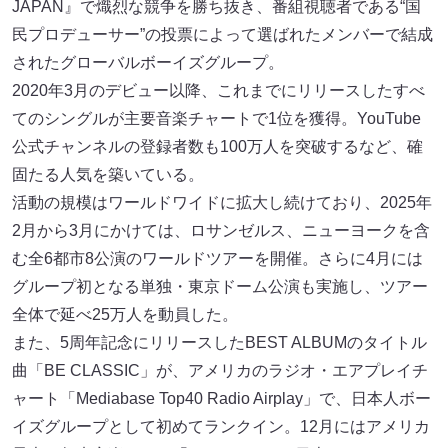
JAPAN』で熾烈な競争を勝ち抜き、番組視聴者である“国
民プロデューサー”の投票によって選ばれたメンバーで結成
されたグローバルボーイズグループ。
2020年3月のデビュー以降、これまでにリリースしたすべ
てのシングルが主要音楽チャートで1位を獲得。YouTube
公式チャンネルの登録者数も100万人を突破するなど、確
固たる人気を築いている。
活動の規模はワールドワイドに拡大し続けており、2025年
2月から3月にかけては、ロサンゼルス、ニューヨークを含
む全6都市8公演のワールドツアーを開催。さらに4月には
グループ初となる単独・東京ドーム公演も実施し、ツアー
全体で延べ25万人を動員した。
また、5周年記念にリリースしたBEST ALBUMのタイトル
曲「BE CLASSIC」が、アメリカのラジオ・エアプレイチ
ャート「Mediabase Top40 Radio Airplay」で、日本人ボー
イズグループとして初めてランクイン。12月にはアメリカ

---

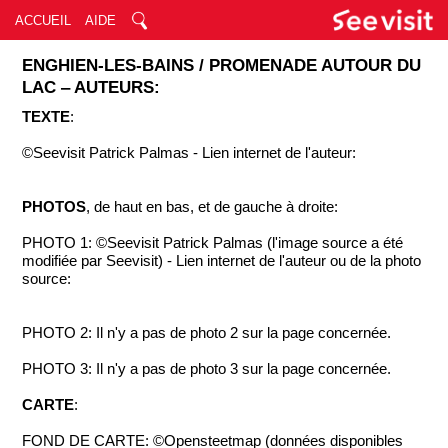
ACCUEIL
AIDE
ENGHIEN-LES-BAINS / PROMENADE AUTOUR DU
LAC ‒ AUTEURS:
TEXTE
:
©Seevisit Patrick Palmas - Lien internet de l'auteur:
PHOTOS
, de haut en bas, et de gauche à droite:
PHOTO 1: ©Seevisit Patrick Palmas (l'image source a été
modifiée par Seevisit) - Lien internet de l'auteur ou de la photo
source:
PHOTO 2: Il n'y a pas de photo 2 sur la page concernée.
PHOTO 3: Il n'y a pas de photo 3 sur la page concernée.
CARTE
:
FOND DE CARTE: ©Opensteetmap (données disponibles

WORK ORDER :: Return each line of the material that contains the string "concernée". Case matters, so only lines with the same capital and lowercase letters count.

YOUR RESPONSE ::
PHOTO 2: Il n'y a pas de photo 2 sur la page concernée.
PHOTO 3: Il n'y a pas de photo 3 sur la page concernée.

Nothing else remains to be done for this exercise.